Exercise brief: Reproduce exactly the lines from the line containing "ECS-style world state" through the end of the records below, including both ends, and nothing else.

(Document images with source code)

.....

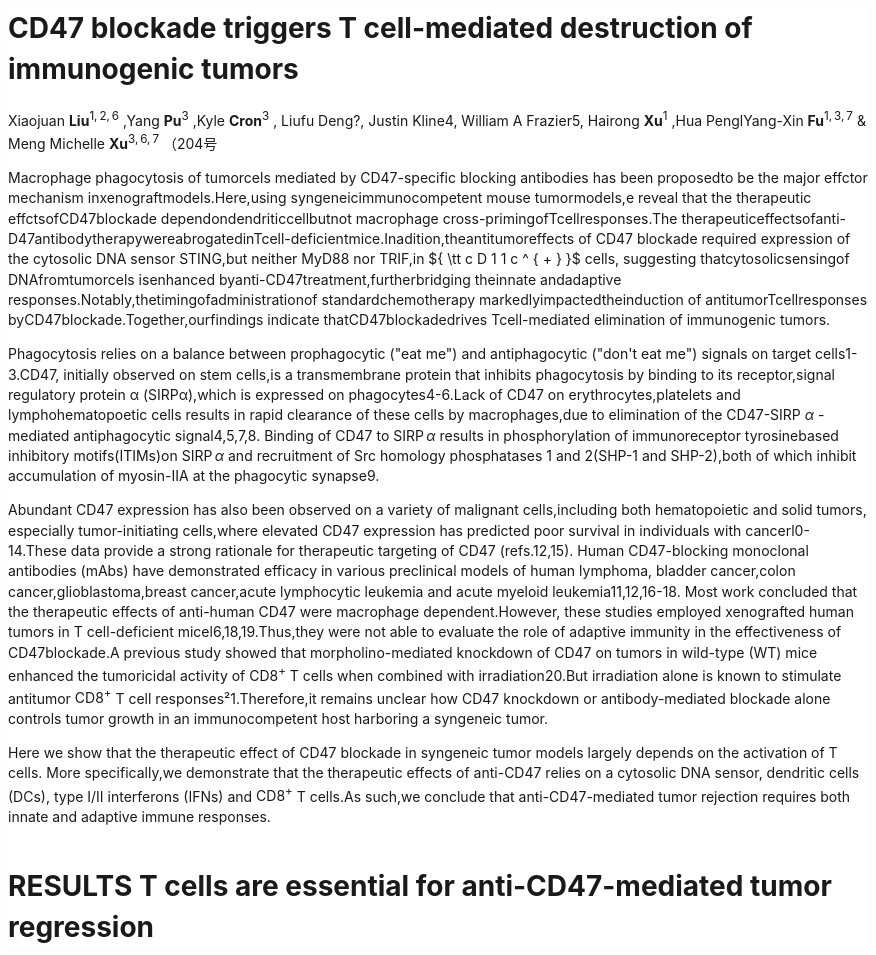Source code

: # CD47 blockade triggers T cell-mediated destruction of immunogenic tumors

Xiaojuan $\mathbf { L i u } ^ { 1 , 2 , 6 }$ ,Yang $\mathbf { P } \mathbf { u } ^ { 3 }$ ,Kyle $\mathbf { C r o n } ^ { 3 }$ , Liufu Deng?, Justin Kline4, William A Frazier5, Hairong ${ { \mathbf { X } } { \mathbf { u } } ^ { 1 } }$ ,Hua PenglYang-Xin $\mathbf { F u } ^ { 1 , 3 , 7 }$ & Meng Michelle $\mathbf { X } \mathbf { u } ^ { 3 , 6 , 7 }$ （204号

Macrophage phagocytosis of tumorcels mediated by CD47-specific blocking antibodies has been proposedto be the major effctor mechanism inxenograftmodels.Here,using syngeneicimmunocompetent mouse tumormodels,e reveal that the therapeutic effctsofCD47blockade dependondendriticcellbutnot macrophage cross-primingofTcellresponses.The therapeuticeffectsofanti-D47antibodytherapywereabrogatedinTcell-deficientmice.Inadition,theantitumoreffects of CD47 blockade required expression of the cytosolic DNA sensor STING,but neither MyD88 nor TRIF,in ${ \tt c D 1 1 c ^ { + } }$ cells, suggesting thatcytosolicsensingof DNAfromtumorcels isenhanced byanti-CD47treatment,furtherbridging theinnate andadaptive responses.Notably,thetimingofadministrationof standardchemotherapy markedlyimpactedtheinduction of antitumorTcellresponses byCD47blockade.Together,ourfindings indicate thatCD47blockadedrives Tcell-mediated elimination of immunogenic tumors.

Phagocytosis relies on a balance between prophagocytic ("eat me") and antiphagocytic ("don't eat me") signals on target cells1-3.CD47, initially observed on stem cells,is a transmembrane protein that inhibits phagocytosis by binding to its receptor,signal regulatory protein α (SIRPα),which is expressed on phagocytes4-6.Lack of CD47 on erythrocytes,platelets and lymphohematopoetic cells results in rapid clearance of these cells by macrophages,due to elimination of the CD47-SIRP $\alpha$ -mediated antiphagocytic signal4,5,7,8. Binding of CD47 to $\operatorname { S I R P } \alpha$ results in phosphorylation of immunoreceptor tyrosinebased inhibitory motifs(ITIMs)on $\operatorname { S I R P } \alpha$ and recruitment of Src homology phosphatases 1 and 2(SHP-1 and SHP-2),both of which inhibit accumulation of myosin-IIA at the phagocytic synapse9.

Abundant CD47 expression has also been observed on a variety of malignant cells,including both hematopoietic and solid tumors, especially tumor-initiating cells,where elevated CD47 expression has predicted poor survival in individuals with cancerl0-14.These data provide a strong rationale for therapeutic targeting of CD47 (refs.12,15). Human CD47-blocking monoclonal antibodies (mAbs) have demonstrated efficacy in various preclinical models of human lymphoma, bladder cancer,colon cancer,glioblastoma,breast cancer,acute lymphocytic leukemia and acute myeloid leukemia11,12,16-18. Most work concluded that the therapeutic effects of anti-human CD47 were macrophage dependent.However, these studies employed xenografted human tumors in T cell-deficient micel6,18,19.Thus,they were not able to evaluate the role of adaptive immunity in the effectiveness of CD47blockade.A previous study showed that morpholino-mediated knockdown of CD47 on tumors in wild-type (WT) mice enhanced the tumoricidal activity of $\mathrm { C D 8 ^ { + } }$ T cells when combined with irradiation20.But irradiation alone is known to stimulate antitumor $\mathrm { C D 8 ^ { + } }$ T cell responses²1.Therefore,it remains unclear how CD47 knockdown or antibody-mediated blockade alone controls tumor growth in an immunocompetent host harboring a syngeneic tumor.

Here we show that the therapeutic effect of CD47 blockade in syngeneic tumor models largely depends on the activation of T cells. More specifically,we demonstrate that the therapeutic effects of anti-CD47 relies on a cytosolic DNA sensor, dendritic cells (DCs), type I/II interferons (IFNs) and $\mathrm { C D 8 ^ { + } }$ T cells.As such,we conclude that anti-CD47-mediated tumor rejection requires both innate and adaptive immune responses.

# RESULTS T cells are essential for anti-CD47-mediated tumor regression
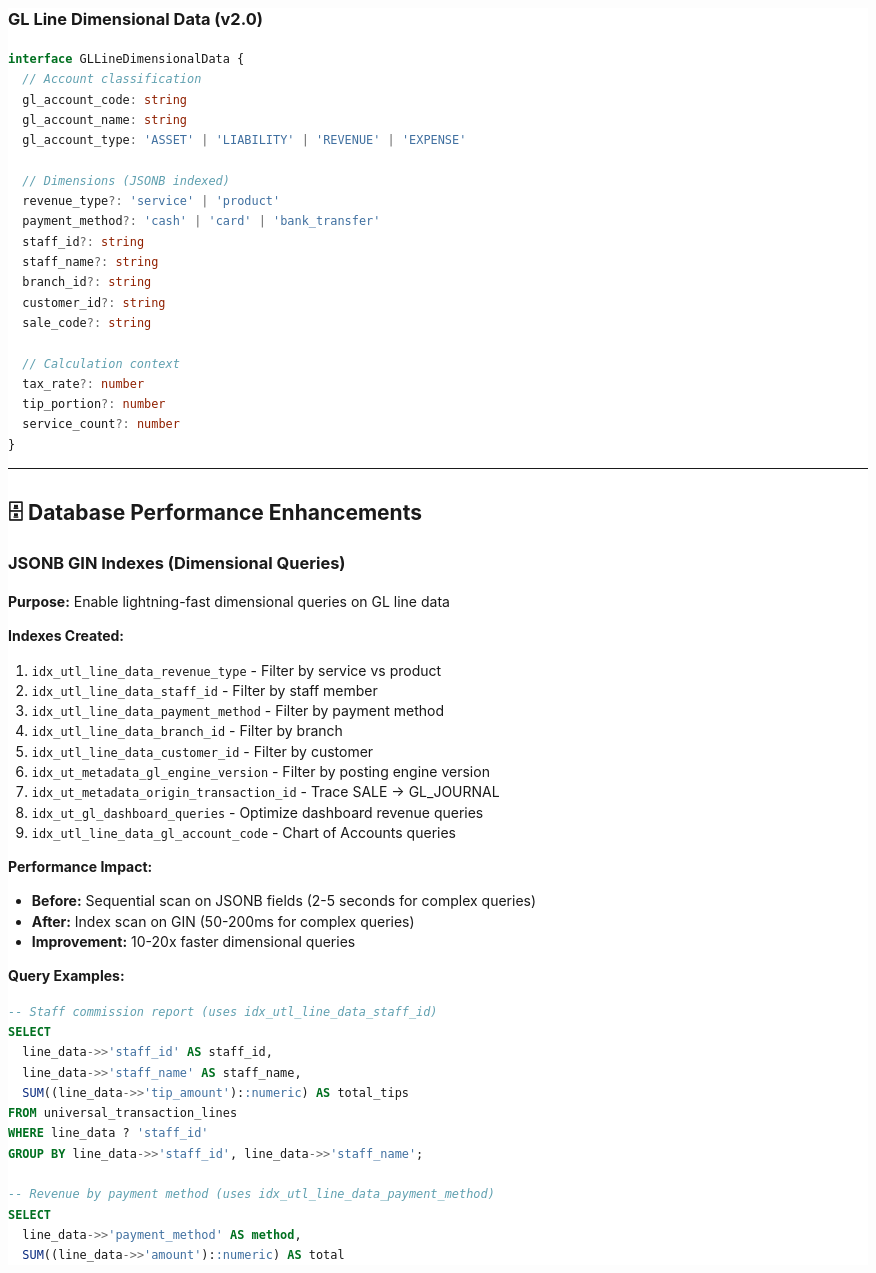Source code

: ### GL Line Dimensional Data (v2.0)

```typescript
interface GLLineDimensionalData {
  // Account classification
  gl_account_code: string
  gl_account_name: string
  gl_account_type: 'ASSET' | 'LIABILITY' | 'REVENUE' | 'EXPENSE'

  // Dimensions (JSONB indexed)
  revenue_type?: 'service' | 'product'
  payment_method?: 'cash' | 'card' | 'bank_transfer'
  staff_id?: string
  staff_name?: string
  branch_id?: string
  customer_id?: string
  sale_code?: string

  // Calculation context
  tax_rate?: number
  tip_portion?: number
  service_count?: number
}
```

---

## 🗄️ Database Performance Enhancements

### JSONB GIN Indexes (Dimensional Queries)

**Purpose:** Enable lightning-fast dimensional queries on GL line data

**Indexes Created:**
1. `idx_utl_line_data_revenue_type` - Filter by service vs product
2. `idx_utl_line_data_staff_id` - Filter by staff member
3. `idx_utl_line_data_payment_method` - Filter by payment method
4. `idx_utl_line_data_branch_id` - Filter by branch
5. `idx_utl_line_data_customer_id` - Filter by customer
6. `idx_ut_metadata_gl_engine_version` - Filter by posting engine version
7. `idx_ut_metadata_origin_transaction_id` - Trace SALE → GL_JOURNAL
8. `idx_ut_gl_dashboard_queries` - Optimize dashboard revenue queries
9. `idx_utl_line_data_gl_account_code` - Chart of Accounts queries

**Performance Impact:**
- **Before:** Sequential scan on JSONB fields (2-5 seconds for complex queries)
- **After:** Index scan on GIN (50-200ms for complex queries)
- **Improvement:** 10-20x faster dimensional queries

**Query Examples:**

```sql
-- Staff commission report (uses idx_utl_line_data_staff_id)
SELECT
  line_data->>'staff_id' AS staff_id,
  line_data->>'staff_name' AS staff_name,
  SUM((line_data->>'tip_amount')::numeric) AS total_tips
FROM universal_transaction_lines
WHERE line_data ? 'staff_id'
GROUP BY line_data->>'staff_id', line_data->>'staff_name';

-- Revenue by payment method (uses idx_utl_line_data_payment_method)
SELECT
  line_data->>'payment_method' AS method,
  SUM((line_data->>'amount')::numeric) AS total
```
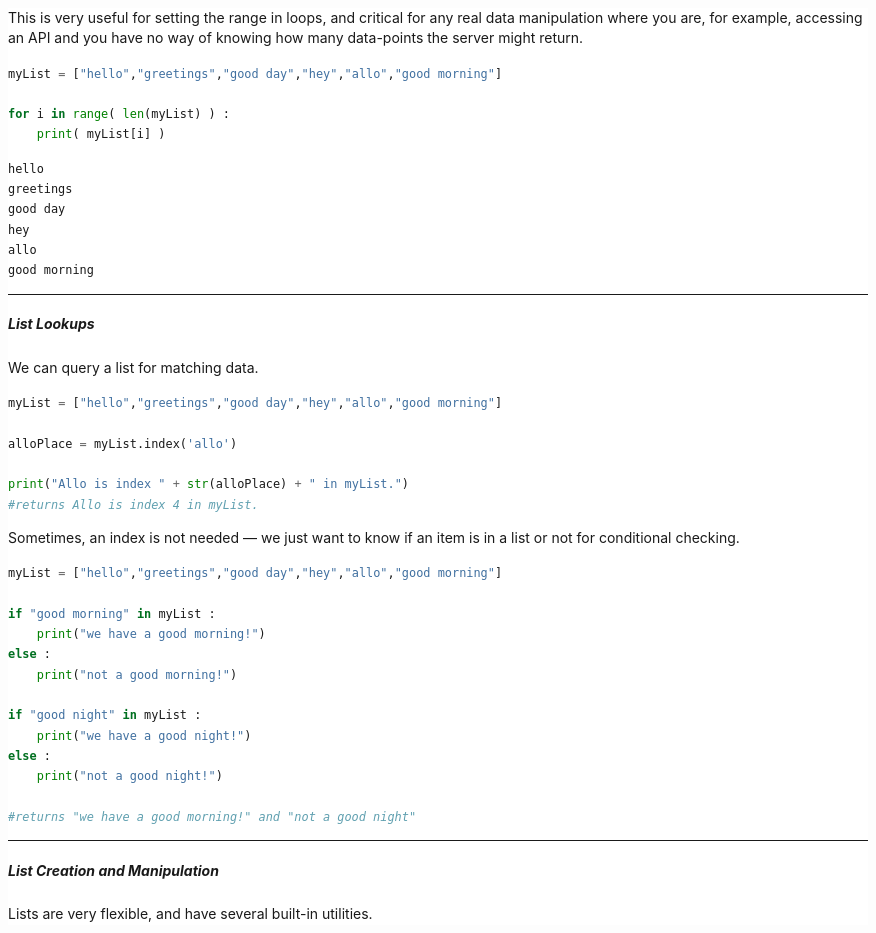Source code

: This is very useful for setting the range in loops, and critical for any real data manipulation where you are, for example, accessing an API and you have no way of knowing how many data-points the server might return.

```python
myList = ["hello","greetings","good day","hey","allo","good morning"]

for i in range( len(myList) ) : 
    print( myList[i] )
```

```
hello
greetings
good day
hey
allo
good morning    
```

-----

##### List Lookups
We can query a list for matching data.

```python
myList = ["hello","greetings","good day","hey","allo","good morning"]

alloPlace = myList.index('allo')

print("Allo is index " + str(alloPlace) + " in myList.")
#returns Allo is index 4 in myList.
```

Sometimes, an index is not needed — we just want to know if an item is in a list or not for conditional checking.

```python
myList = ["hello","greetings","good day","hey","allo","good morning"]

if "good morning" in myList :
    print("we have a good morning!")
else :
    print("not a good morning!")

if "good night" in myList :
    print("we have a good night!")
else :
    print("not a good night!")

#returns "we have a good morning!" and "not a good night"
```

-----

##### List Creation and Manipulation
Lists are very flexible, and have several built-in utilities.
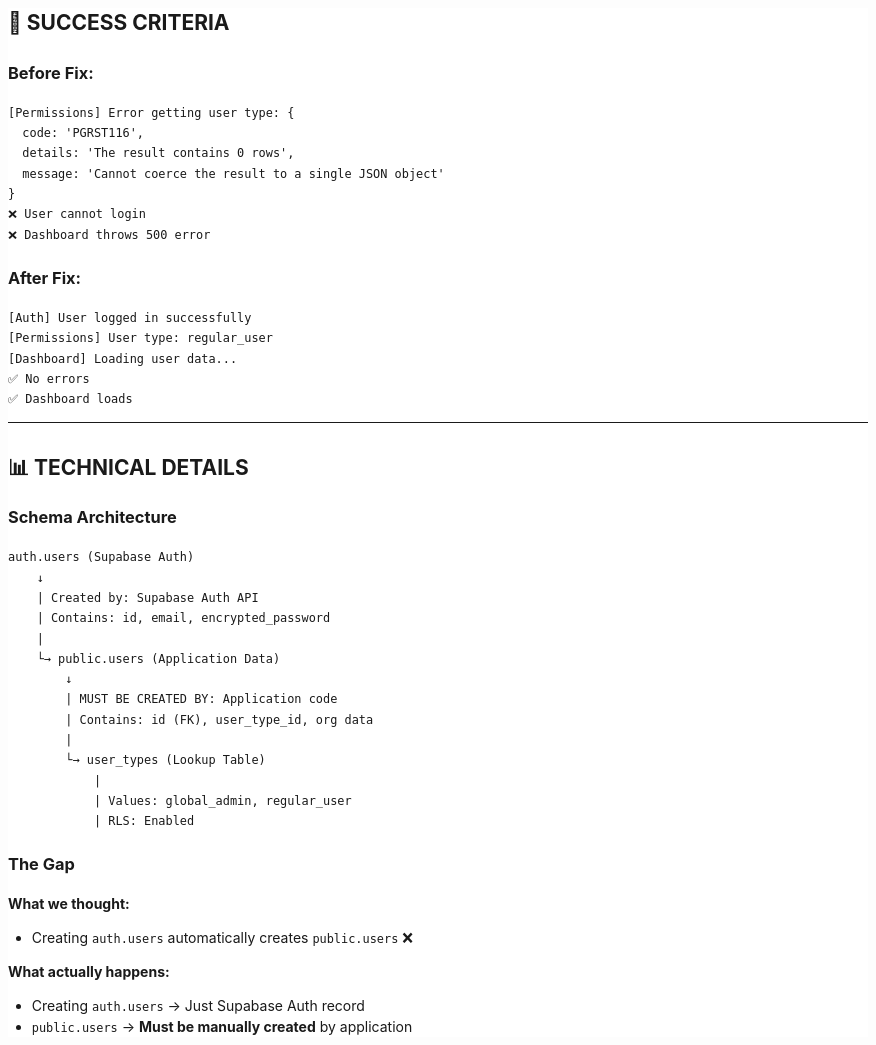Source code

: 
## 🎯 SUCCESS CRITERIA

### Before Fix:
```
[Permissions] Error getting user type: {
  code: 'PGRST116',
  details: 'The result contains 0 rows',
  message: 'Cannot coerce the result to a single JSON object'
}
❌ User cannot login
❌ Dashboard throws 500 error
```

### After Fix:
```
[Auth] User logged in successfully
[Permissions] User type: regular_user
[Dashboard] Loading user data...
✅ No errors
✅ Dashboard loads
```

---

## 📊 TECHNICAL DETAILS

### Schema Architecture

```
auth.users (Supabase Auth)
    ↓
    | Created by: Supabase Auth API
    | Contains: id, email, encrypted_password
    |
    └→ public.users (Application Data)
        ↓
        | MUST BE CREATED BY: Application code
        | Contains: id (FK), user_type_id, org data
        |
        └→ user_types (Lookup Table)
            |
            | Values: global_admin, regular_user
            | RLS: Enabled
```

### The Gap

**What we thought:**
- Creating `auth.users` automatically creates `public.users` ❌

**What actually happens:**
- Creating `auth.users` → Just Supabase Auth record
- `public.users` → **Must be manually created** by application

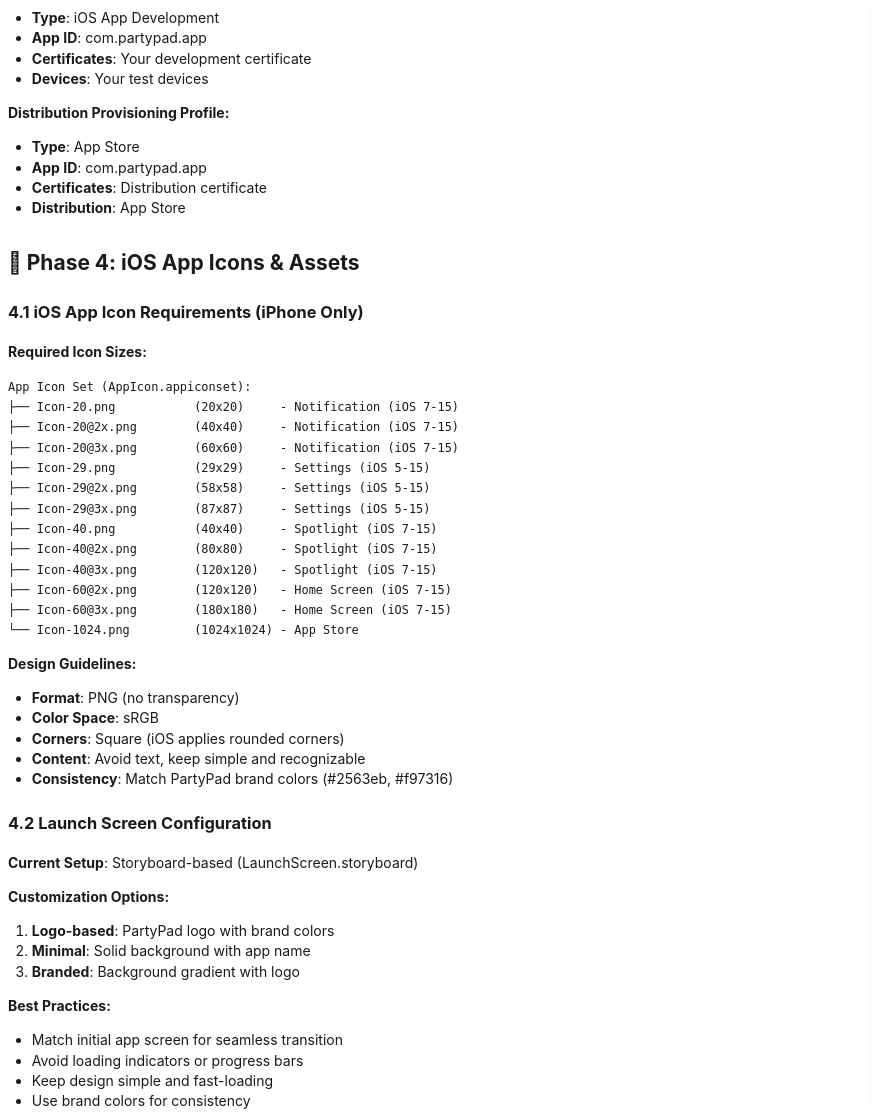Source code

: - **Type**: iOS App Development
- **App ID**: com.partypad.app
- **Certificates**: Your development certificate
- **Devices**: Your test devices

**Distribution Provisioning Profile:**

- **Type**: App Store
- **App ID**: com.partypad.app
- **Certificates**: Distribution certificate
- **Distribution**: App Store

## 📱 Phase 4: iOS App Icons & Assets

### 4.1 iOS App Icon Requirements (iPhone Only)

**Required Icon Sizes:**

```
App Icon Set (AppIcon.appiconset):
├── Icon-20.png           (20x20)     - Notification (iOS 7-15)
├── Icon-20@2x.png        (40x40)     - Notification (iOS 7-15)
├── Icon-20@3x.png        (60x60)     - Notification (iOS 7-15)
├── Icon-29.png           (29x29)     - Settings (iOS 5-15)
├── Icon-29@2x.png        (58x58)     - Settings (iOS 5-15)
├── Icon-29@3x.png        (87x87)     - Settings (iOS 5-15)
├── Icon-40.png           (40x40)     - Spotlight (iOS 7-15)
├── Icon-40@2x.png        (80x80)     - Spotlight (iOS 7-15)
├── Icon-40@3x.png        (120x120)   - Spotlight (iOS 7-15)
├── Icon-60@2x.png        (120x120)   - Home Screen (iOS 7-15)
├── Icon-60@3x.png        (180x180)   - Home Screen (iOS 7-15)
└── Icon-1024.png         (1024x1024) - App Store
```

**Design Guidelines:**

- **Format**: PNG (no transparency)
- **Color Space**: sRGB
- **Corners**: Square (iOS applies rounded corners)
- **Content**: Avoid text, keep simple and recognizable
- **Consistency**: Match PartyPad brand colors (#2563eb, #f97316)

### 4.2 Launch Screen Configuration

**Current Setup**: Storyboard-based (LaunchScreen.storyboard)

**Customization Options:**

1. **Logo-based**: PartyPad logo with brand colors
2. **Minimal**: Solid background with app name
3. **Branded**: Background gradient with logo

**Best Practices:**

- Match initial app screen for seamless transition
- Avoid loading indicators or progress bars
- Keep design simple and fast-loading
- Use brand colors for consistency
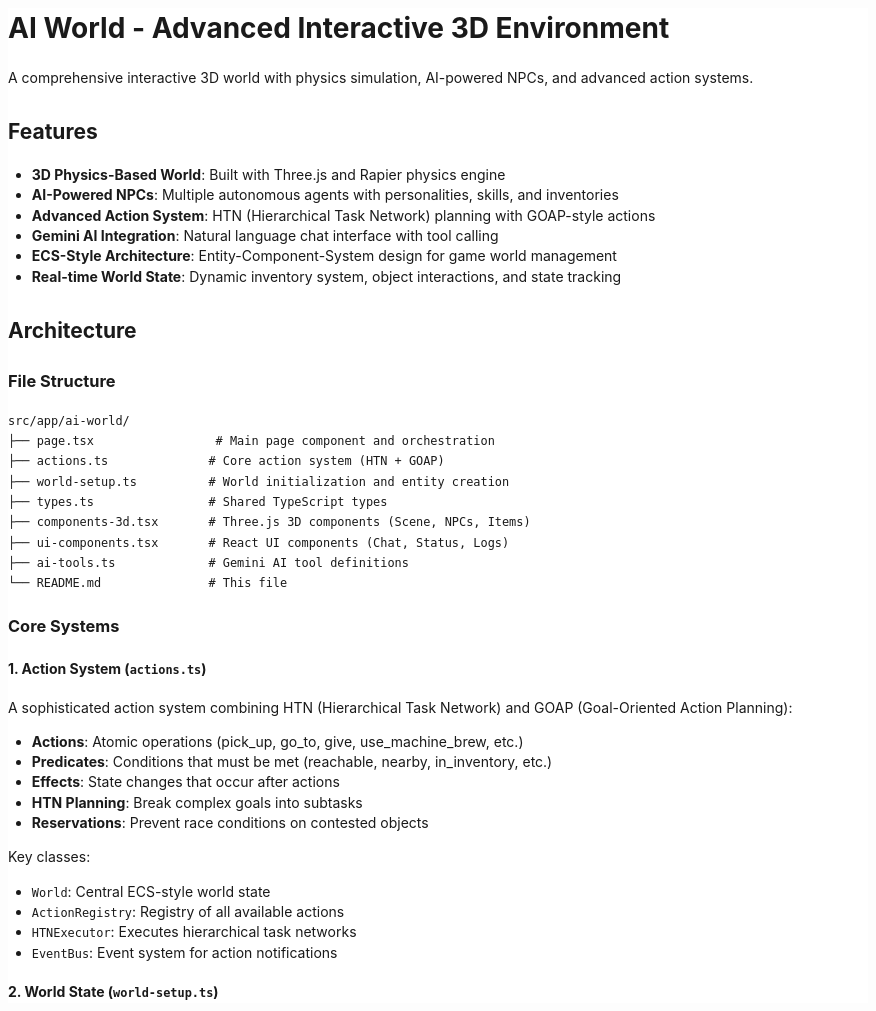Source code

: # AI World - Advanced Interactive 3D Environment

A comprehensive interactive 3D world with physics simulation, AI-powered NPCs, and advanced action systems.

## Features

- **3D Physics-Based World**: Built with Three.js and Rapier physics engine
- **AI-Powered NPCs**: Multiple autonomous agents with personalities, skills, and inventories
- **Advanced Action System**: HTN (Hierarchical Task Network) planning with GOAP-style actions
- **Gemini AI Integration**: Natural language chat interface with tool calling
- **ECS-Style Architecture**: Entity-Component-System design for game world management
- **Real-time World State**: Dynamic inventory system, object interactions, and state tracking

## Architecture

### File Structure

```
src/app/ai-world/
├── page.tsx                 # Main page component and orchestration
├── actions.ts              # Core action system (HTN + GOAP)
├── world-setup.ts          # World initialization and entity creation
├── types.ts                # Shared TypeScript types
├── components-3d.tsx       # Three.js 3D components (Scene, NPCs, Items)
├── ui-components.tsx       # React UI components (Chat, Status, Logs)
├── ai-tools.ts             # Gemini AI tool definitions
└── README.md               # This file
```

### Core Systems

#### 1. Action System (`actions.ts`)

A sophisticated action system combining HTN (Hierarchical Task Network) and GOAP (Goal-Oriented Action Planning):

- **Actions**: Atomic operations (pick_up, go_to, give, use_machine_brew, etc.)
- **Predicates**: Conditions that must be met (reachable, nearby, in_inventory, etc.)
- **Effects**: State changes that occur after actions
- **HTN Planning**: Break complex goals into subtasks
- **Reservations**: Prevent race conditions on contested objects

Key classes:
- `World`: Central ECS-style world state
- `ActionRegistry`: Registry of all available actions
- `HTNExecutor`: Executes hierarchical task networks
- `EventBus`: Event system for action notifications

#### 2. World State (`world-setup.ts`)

.....

Final answer:
- `World`: Central ECS-style world state
- `ActionRegistry`: Registry of all available actions
- `HTNExecutor`: Executes hierarchical task networks
- `EventBus`: Event system for action notifications

#### 2. World State (`world-setup.ts`)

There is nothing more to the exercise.